Noel Coward’s wit lies not so much in his phrasing, but in his rapid-fire dialogue, in which characters toss off the perfect rejoinders again and again. Under director Richard Seay, Gregg Colson, as Charles, and Caroline Newcomb, as Ruth, fire out Coward’s witty repartee too rapidly. They speak in a clipped ping-pong staccato, much like the unlikable characters in David Mamet’s plays. Coward’s witty language demands great comic timing, and the A.C.T. I production could get more laughs than it already does by encouraging Colson and Newcomb, who both look their parts, to punctuate Coward’s script with a few more well-timed pauses and piercing glances. Few born-and-bred Americans can sustain a convincing upper-crust British accent, and Seay might also fare better by encouraging his actors not to attempt one.
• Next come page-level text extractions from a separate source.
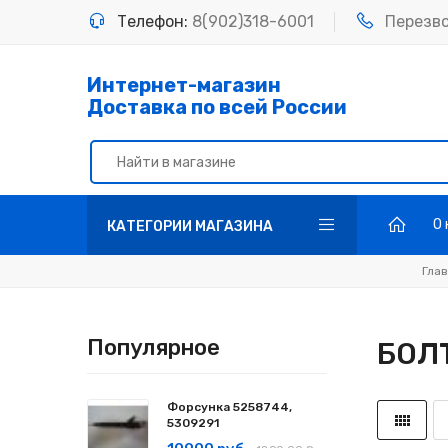
Телефон:
8(902)318-6001
Перезв
Интернет-магазин
Доставка по всей России
О
КАТЕГОРИИ МАГАЗИНА
Гла
Популярное
БОЛ
Форсунка 5258744,
5309291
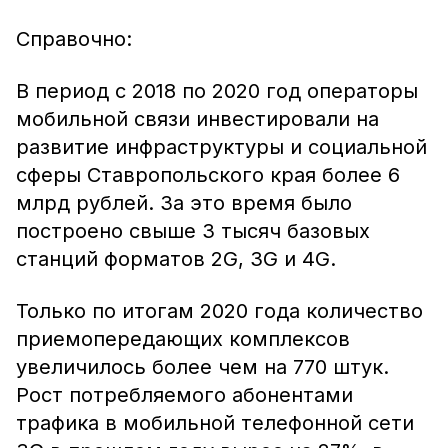
Справочно:
В период с 2018 по 2020 год операторы
мобильной связи инвестировали на
развитие инфраструктуры и социальной
сферы Ставропольского края более 6
млрд рублей. За это время было
построено свыше 3 тысяч базовых
станций форматов 2G, 3G и 4G.
Только по итогам 2020 года количество
приемопередающих комплексов
увеличилось более чем на 770 штук.
Рост потребляемого абонентами
трафика в мобильной телефонной сети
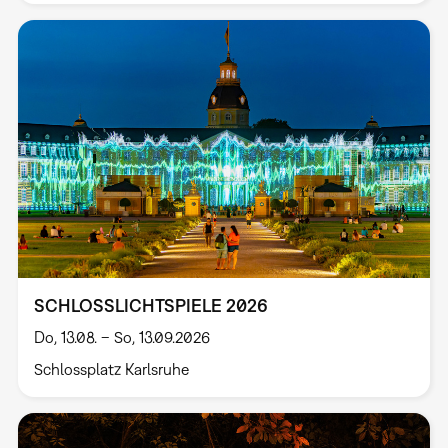
SCHLOSSLICHTSPIELE 2026
Do, 13.08. – So, 13.09.2026
Schlossplatz Karlsruhe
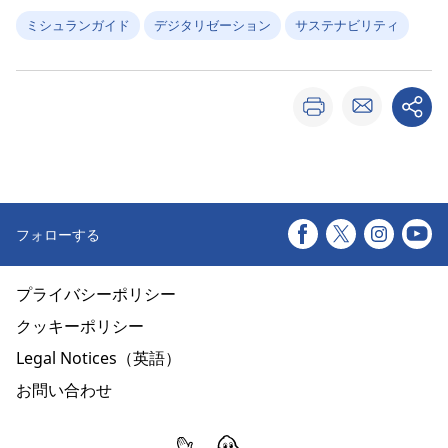
ミシュランガイド
デジタリゼーション
サステナビリティ
フォローする
プライバシーポリシー
クッキーポリシー
Legal Notices（英語）
お問い合わせ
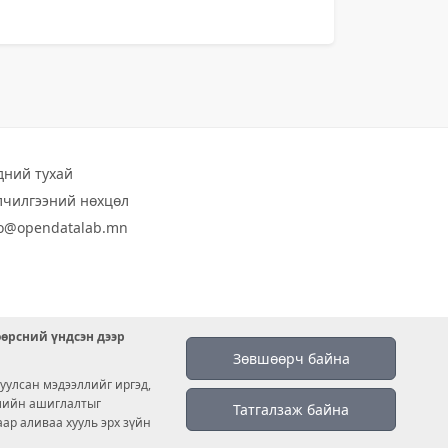
дний тухай
лчилгээний нөхцөл
fo@opendatalab.mn
өөрсний үндсэн дээр
Зөвшөөрч байна
уулсан мэдээллийг иргэд,
емийн ашиглалтыг
Татгалзаж байна
аар аливаа хууль эрх зүйн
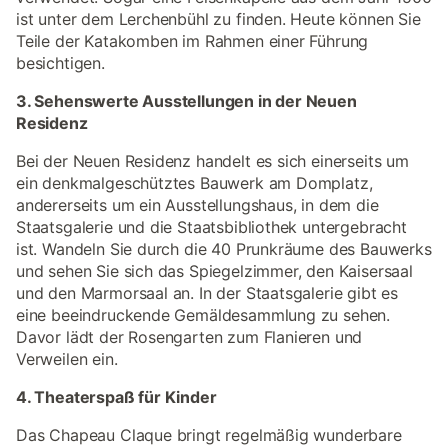
ist unter dem Lerchenbühl zu finden. Heute können Sie
Teile der Katakomben im Rahmen einer Führung
besichtigen.
3. Sehenswerte Ausstellungen in der Neuen
Residenz
Bei der Neuen Residenz handelt es sich einerseits um
ein denkmalgeschütztes Bauwerk am Domplatz,
andererseits um ein Ausstellungshaus, in dem die
Staatsgalerie und die Staatsbibliothek untergebracht
ist. Wandeln Sie durch die 40 Prunkräume des Bauwerks
und sehen Sie sich das Spiegelzimmer, den Kaisersaal
und den Marmorsaal an. In der Staatsgalerie gibt es
eine beeindruckende Gemäldesammlung zu sehen.
Davor lädt der Rosengarten zum Flanieren und
Verweilen ein.
4. Theaterspaß für Kinder
Das Chapeau Claque bringt regelmäßig wunderbare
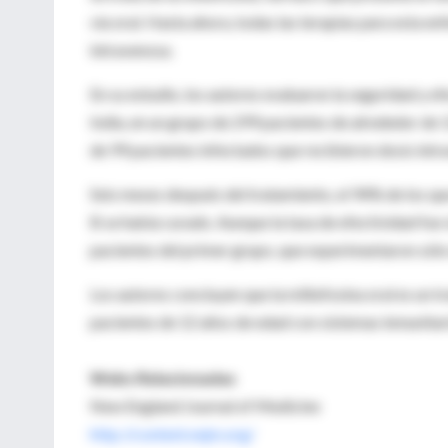
vía oral. Hasta ahora, todas las terapias para esta e
intravenosa.
En su estudio, los autores evaluaron la seguridad y ef
India, en un grupo de 299 pacientes de alrededor de 
de 99 pacientes infectados que recibieron dosis intr
Seis meses después del tratamiento, el 94% de los que
B se había curado. Aunque la tasa de efectividad fue
pacientes del primer grupo, que experimentaron sólo
Los autores concluyen que la miltefosina oral es un tr
pacientes de 12 años de edad con sistemas inmunitar
Webs Relacionadas
New England Journal of Medicine
http://content.nejm.org/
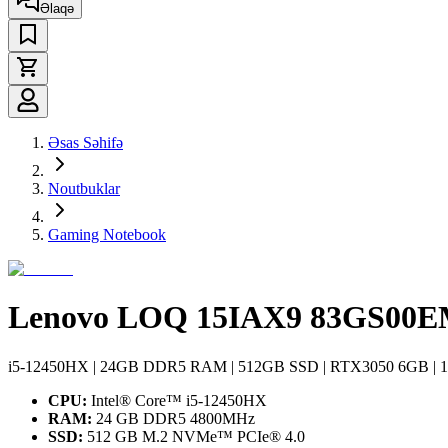
Əlaqə
Əsas Səhifə
Noutbuklar
Gaming Notebook
Lenovo LOQ 15IAX9 83GS00
i5-12450HX | 24GB DDR5 RAM | 512GB SSD | RTX3050 6GB | 1
CPU:
Intel® Core™ i5-12450HX
RAM:
24 GB DDR5 4800MHz
SSD:
512 GB M.2 NVMe™ PCIe® 4.0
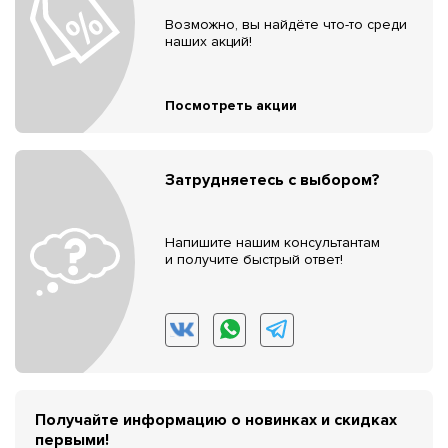
Возможно, вы найдёте что-то среди
наших акций!
Посмотреть акции
Затрудняетесь с выбором?
Напишите нашим консультантам
и получите быстрый ответ!
Получайте информацию о новинках и скидках
первыми!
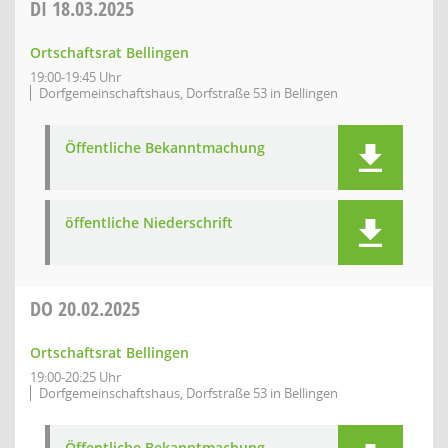
DI
18.03.2025
Ortschaftsrat Bellingen
19:00-19:45 Uhr
Dorfgemeinschaftshaus, Dorfstraße 53 in Bellingen
Öffentliche Bekanntmachung
öffentliche Niederschrift
DO
20.02.2025
Ortschaftsrat Bellingen
19:00-20:25 Uhr
Dorfgemeinschaftshaus, Dorfstraße 53 in Bellingen
Öffentliche Bekanntmachung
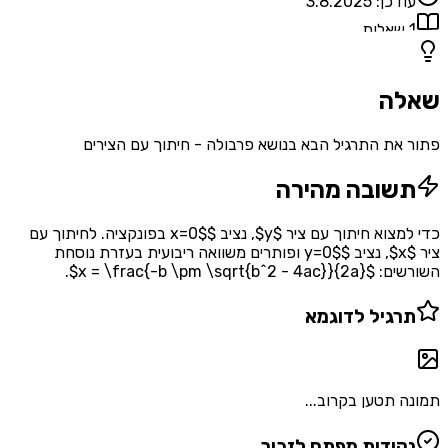
עודכן:
3.8.2025
1
שאלות
שאלה
פתור את התרגיל הבא בנושא פרבולה - חיתוך עם הצירים
תשובה מהירה
כדי למצוא חיתוך עם ציר $y$, נציב $x=0$ בפונקציה. לחיתוך עם
ציר $x$, נציב $y=0$ ופותרים משוואה ריבועית בעזרת נוסחת
השורשים: $x = \frac{-b \pm \sqrt{b^2 - 4ac}}{2a}$.
תרגיל לדוגמא
תמונה תטען בקרוב...
נקודות מפתח לזכור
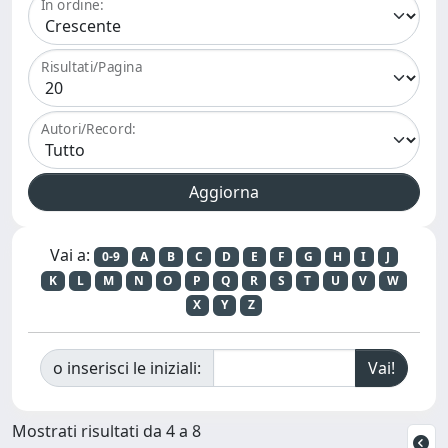
In ordine:
Risultati/Pagina
Autori/Record:
Vai a:
0-9
A
B
C
D
E
F
G
H
I
J
K
L
M
N
O
P
Q
R
S
T
U
V
W
X
Y
Z
o inserisci le iniziali:
Mostrati risultati da 4 a 8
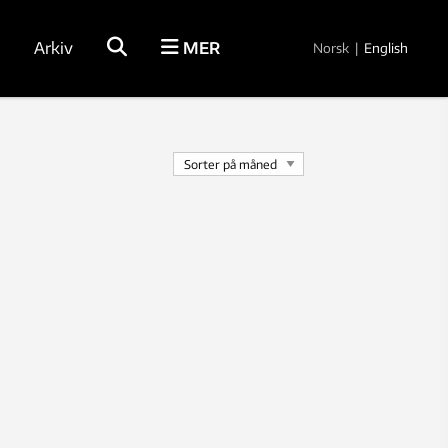
Arkiv
MER
Norsk
|
English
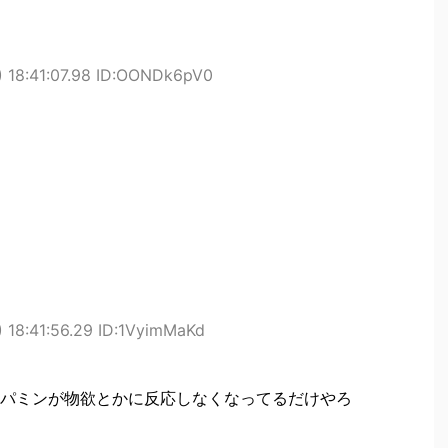
 18:41:07.98 ID:OONDk6pV0
 18:41:56.29 ID:1VyimMaKd
パミンが物欲とかに反応しなくなってるだけやろ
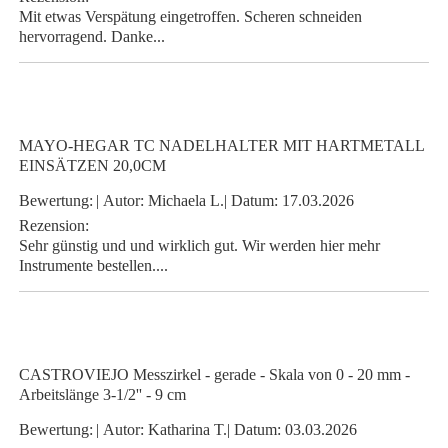
Mit etwas Verspätung eingetroffen. Scheren schneiden
hervorragend. Danke...
MAYO-HEGAR TC NADELHALTER MIT HARTMETALL
EINSÄTZEN 20,0CM
Bewertung:
|
Autor:
Michaela L.
|
Datum:
17.03.2026
Rezension:
Sehr günstig und und wirklich gut. Wir werden hier mehr
Instrumente bestellen....
CASTROVIEJO Messzirkel - gerade - Skala von 0 - 20 mm -
Arbeitslänge 3-1/2'' - 9 cm
Bewertung:
|
Autor:
Katharina T.
|
Datum:
03.03.2026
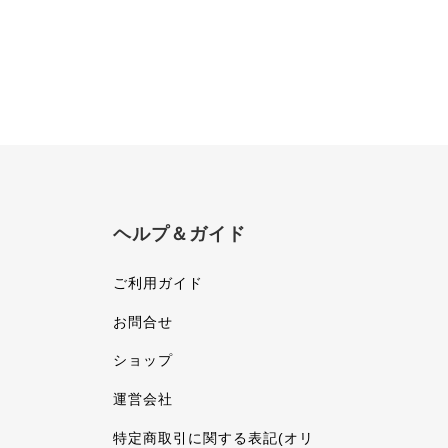
ヘルプ＆ガイド
ご利用ガイド
お問合せ
ショップ
運営会社
特定商取引に関する表記(オリ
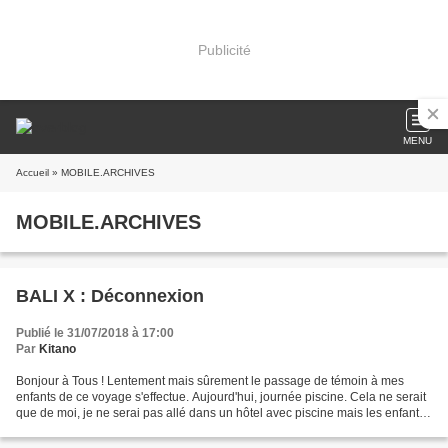
Publicité
MENU
Accueil
» MOBILE.ARCHIVES
MOBILE.ARCHIVES
BALI X : Déconnexion
Publié le 31/07/2018 à 17:00
Par
Kitano
Bonjour à Tous ! Lentement mais sûrement le passage de témoin à mes
enfants de ce voyage s'effectue. Aujourd'hui, journée piscine. Cela ne serait
que de moi, je ne serai pas allé dans un hôtel avec piscine mais les enfants
me le demandaient tellement...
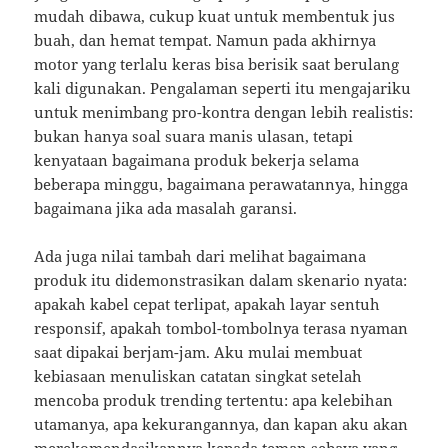
mudah dibawa, cukup kuat untuk membentuk jus
buah, dan hemat tempat. Namun pada akhirnya
motor yang terlalu keras bisa berisik saat berulang
kali digunakan. Pengalaman seperti itu mengajariku
untuk menimbang pro-kontra dengan lebih realistis:
bukan hanya soal suara manis ulasan, tetapi
kenyataan bagaimana produk bekerja selama
beberapa minggu, bagaimana perawatannya, hingga
bagaimana jika ada masalah garansi.
Ada juga nilai tambah dari melihat bagaimana
produk itu didemonstrasikan dalam skenario nyata:
apakah kabel cepat terlipat, apakah layar sentuh
responsif, apakah tombol-tombolnya terasa nyaman
saat dipakai berjam-jam. Aku mulai membuat
kebiasaan menuliskan catatan singkat setelah
mencoba produk trending tertentu: apa kelebihan
utamanya, apa kekurangannya, dan kapan aku akan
The A.C.T. I production deserved its packed house on opening night, however, due in part to Maryanna Clarke’s hilarious performance as the unabashedly strange Madame Arcati. Clarke has a rip-roaring good time with her character—whose personality finds its perfect reflection in Caryn White’s outrageous costumes—and the audience can’t help but have a good time as well. Val Perkins plays a good straight man as Dr. Bradman, a skeptic who only grudgingly participates in Madame Arcati’s seance, while C.A. Carson gives an overly obnoxious performance as his silly, dithering wife. As Edith, the Condomines’ maid, Elizabeth Bell plays her character with exaggerated dottiness and provides a comic counterpoint to Colson’s and Newcomb’s stuffiness as Charles and Ruth.

Gregg Colson’s Charles springs to life when Elvira, played with plenty of menace but not enough subtlety by Kay Ayers, appears onstage. Suddenly confronted with two demanding wives, Charles reacts totally out of self-interest: He’s concerned only with the discomfort the situation creates for him. It’s at this point that we see the irony of the play’s title—Charles is, in fact, the real blithe spirit.

Wendy Overlock’s set is suitably stylish, although an Art Deco couch and chair would make the set as fun to look at as Coward’s bantering dialogue is to hear. Despite its faults, A.C.T. I’s revival of Blithe Spirit is an entertaining evening—and the perfect prelude to Halloween.